Submarine Ridges :- submarine ridges are mountain ranges a few hundreds kilometre in length on the floors of oceans. The submarine ridges of high relief form the longest mountain system on the earth. Their summit may rise above sea level forming islands.

Abyssal Hills :- The deep sea floor also contains thousands isolated abyssal hills, seamounts and guyots. A submarine mountain or peak rising more 1000 metres above floor is known as a seamount. Flat topped seamounts as known as guyots . All these features are of volcanic origin.

Submarine Trenches and Deeps :- these are the deepest part of the oceans with their bottoms far below the average level of the ocean floors. A long, narrow and steep sided depression on the ocean bottom is called a Trench. They are usually 5,500 metres in depth and lie along the fringes of the deep sea plain. They are believed to have result from down faulting of down folding of the earth’s. crust and are, therefore, of tectonic origin. The Trenches generally run parallel to the bordering fold mountain or the island chains.

Submarine Canyons:- Submarine canyons are deep gorges on the ocean floor. They are strikingly deep valleys with steep slopes that form long, conclave profiles. They occur around all the coasts of the world and are mainly restricted to the continental shelf, slope and rise.

SALINITY
It is defined as the total amount of solid material in gram contained in one    kilogram of sea water and is expressed as part per thousand. It is measured by electric salinity meter.

  • The average salinity in the oceans and sea is 35%. Very high salinity is recorded in inland seas and lakes. Lake Van in Turkey records the highest salinity.
  • The origin of salinity is attributed to erosion of earth’s crust by dissolving action of running water, produced by rain, river, constant washing of sea shore and agencies which causes erosion in the oceanic crust and volcanic ash which contains minerals like Calcium, Boron, Iodine etc.
  • Salinity is excessive in region of high temperature, strong winds and less rainy days. For example, it is comparatively lower in the equatorial region due to high relative humidity.
  • Influx of fresh water by river reduces the salinity and so there is less salinity near the months of rivers.
  • In spite of high temperature salinity is less in equatorial region because of high rainfall. Around the poles there is a belt of low salinity because of addition of fresh water in the form of iceberg and excessive snow falls.

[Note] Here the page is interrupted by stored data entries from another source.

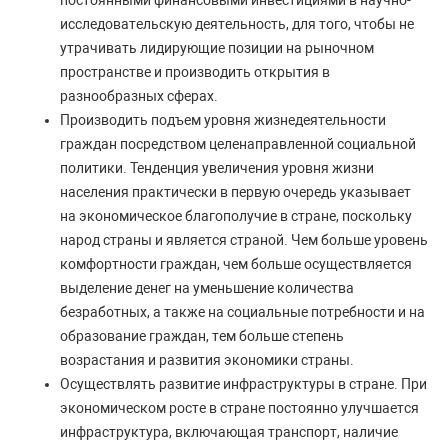
постоянными финансовыми инвестициями в научно-
исследовательскую деятельность, для того, чтобы не
утрачивать лидирующие позиции на рыночном
пространстве и производить открытия в
разнообразных сферах.
Производить подъем уровня жизнедеятельности
граждан посредством целенаправленной социальной
политики. Тенденция увеличения уровня жизни
населения практически в первую очередь указывает
на экономическое благополучие в стране, поскольку
народ страны и является страной. Чем больше уровень
комфортности граждан, чем больше осуществляется
выделение денег на уменьшение количества
безработных, а также на социальные потребности и на
образование граждан, тем больше степень
возрастания и развития экономики страны.
Осуществлять развитие инфраструктуры в стране. При
экономическом росте в стране постоянно улучшается
инфраструктура, включающая транспорт, наличие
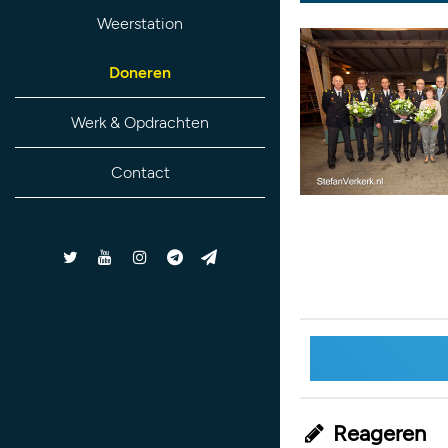
Weerstation
Doneren
Werk & Opdrachten
Contact
Reageren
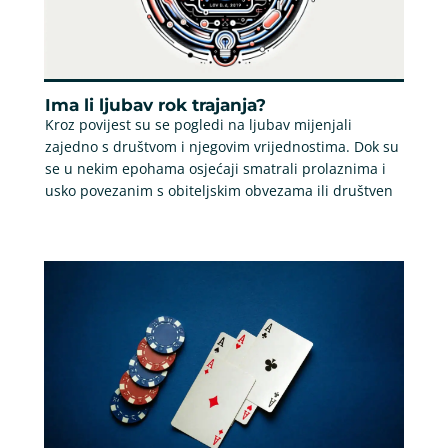
Ima li ljubav rok trajanja?
Kroz povijest su se pogledi na ljubav mijenjali
zajedno s društvom i njegovim vrijednostima. Dok su
se u nekim epohama osjećaji smatrali prolaznima i
usko povezanim s obiteljskim obvezama ili društven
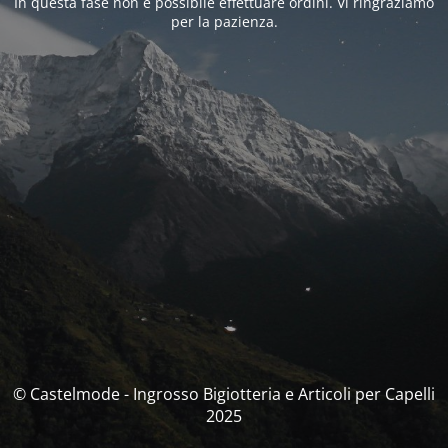
In questa fase non è possibile effettuare ordini. Vi ringraziamo
per la pazienza.
© Castelmode - Ingrosso Bigiotteria e Articoli per Capelli
2025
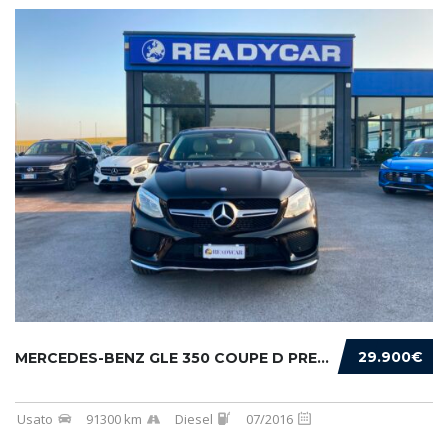
29.900€
MERCEDES-BENZ GLE 350 COUPE D PREMIUM 4MATIC...
Usato
91300 km
Diesel
07/2016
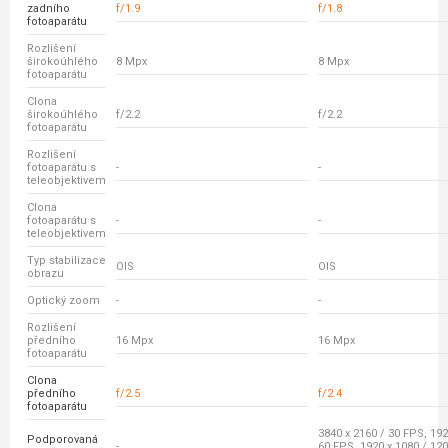
zadního
f/1.9
f/1.8
fotoaparátu
Rozlišení
širokoúhlého
8 Mpx
8 Mpx
fotoaparátu
Clona
širokoúhlého
f/2.2
f/2.2
fotoaparátu
Rozlišení
fotoaparátu s
-
-
teleobjektivem
Clona
fotoaparátu s
-
-
teleobjektivem
Typ stabilizace
OIS
OIS
obrazu
Optický zoom
-
-
Rozlišení
předního
16 Mpx
16 Mpx
fotoaparátu
Clona
předního
f/2.5
f/2.4
fotoaparátu
3840 x 2160 / 30 FPS, 192
Podporovaná
-
60 FPS, 1920 x 1080 / 120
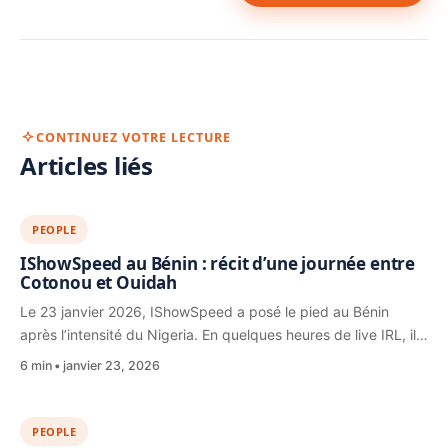
CONTINUEZ VOTRE LECTURE
Articles liés
PEOPLE
IShowSpeed au Bénin : récit d’une journée entre
Cotonou et Ouidah
Le 23 janvier 2026, IShowSpeed a posé le pied au Bénin
après l’intensité du Nigeria. En quelques heures de live IRL, il…
6 min
janvier 23, 2026
PEOPLE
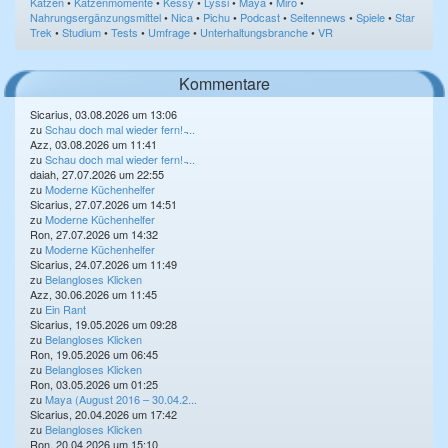
Katzen
•
Katzenmomente
•
Kessy
•
Lyssi
•
Maya
•
Miro
•
Nahrungsergänzungsmittel
•
Nica
•
Pichu
•
Podcast
•
Seitennews
•
Spiele
•
Star
Trek
•
Studium
•
Tests
•
Umfrage
•
Unterhaltungsbranche
•
VR
Kommentare
Sicarius, 03.08.2026 um 13:06
zu
Schau doch mal wieder fern! ̵...
Azz, 03.08.2026 um 11:41
zu
Schau doch mal wieder fern! ̵...
daiah, 27.07.2026 um 22:55
zu
Moderne Küchenhelfer
Sicarius, 27.07.2026 um 14:51
zu
Moderne Küchenhelfer
Ron, 27.07.2026 um 14:32
zu
Moderne Küchenhelfer
Sicarius, 24.07.2026 um 11:49
zu
Belangloses Klicken
Azz, 30.06.2026 um 11:45
zu
Ein Rant
Sicarius, 19.05.2026 um 09:28
zu
Belangloses Klicken
Ron, 19.05.2026 um 06:45
zu
Belangloses Klicken
Ron, 03.05.2026 um 01:25
zu
Maya (August 2016 – 30.04.2...
Sicarius, 20.04.2026 um 17:42
zu
Belangloses Klicken
Ron, 20.04.2026 um 15:10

HORIZONTAL DISTRIBUTION OF SALINITY

It decreases from Equator towards the Poles. In general there is low salinity in equatorial zone, high in tropical belt low in temperature zone and minimum in sub-polar zone.

  • Amount of salinity varies from oceans to ocean, mainly due to supply of fresh water, rapidity of evaporation and water mixing tendency.
  • The greatest evaporation of salt is found in two areas which lie about the Tropic of Cancer and the Tropic of Capricorn from these regions the salinity decreases both onwards equator and the poles.
  • Salinity of the inland seas and lakes is very high because of the regular supply of salt by the rivers flowing into them and the evaporation makes continuously more and more saline.

VERTICAL DISTRIBUTION OF SALINITY

Salinity of ocean decreases of increases towards the bottom according to the nature of the water mass.

  • In high latitude salinity increases with depth due to dense water found at the    bottom. In the middle latitude salinity increases with the depth up to 366 metres and then it starts decreasing..
  • At equator surface salinity is low but just below it greater salinity is found which again decreases at the bottom due to presence of cold water mass.